Пришел Колька, шустрый мальчик, с белыми, как лен, волосами, в загрязненной рубахе и босой. На ногах много было грязи.

– Ах ты гад ты поганой! Где ты был?… – закричал на него отец.

– А у тетки был! Гли! – И Колька показал ему пискульку – сделанного из дерева петушка. – Гли, тятька, как свистит! – И он начал насвистывать в пискульку, поскакивая и подергивая рубашонку.

– У, балбес! Поди, вымой парня-то в бане, – сказал он Елене, которая в это время ставила на печку квашню (т. е. тесто ржаное в деревянной шайке, похожей на кадушку, вмещавшую в себя восемь и девять ковриг печеного хлеба).

– Я не пойду, тятька, не пойду!

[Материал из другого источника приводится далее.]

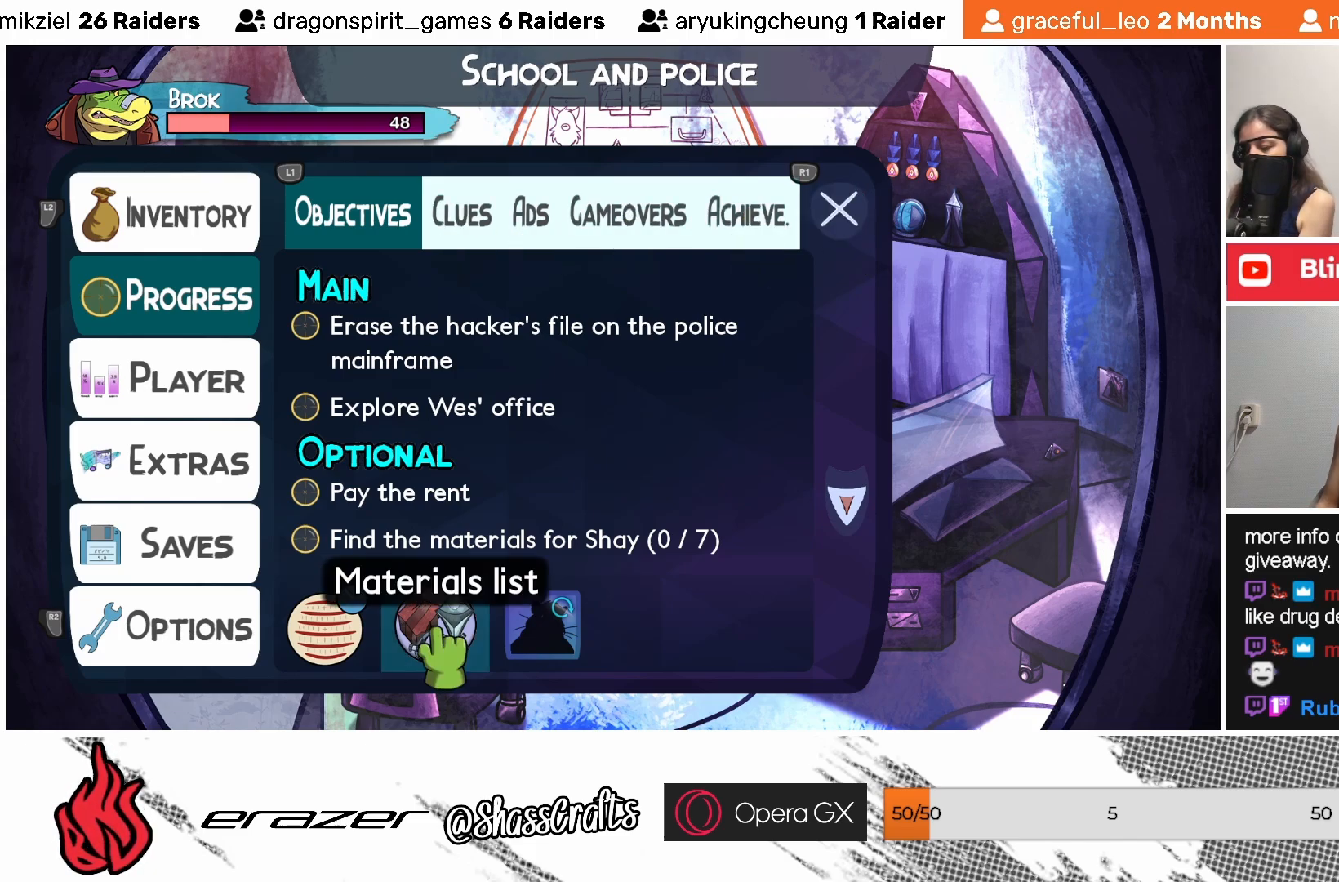
{"buttons": [], "left_stick": "center", "events": []}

Оленка – бука!

– Ганька, дай-ка плетку!

Колька остался этим недоволен, закуксился и, испугавшись угрозы отца, полез к Елене и покрылся ее фартуком.

– Оленка! гли, какая игрушка-то. – И он не давал ей покою с своей пискулькой: пойдет она, он за ней – и теребит ее за сарафан, или перед ней станет и давай пикать. Это пиканье вывело отца из терпенья.

– Ах ты, проклятой парень! – И он встал. Колька вмиг спрятался под кровать, но отец все-таки пнул его ногой, отчего Колька заревел на всю избу и тогда только замолчал, когда отец погрозил ему плеткой. Опять Гаврила Иваныч сел за работу, а Елена села около него и стала починивать отцовскую сермягу, с кожаным воротником и обшлагами у рукавов; Ганька тоже заштопывал материны башмаки.